Content starts

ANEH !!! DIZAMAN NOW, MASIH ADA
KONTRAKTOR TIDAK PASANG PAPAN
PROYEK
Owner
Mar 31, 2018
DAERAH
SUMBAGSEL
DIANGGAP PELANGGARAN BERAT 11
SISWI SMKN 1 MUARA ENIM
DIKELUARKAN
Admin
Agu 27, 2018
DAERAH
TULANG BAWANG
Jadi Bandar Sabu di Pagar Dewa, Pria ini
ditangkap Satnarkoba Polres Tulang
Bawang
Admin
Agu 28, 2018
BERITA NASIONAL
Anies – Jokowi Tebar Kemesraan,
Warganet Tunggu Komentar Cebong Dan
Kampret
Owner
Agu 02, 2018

Content ends

* TASK DESCRIPTION: Copy the whole listing once more, exactly.

* EXERCISE RESPONSE:
ANEH !!! DIZAMAN NOW, MASIH ADA
KONTRAKTOR TIDAK PASANG PAPAN
PROYEK
Owner
Mar 31, 2018
DAERAH
SUMBAGSEL
DIANGGAP PELANGGARAN BERAT 11
SISWI SMKN 1 MUARA ENIM
DIKELUARKAN
Admin
Agu 27, 2018
DAERAH
TULANG BAWANG
Jadi Bandar Sabu di Pagar Dewa, Pria ini
ditangkap Satnarkoba Polres Tulang
Bawang
Admin
Agu 28, 2018
BERITA NASIONAL
Anies – Jokowi Tebar Kemesraan,
Warganet Tunggu Komentar Cebong Dan
Kampret
Owner
Agu 02, 2018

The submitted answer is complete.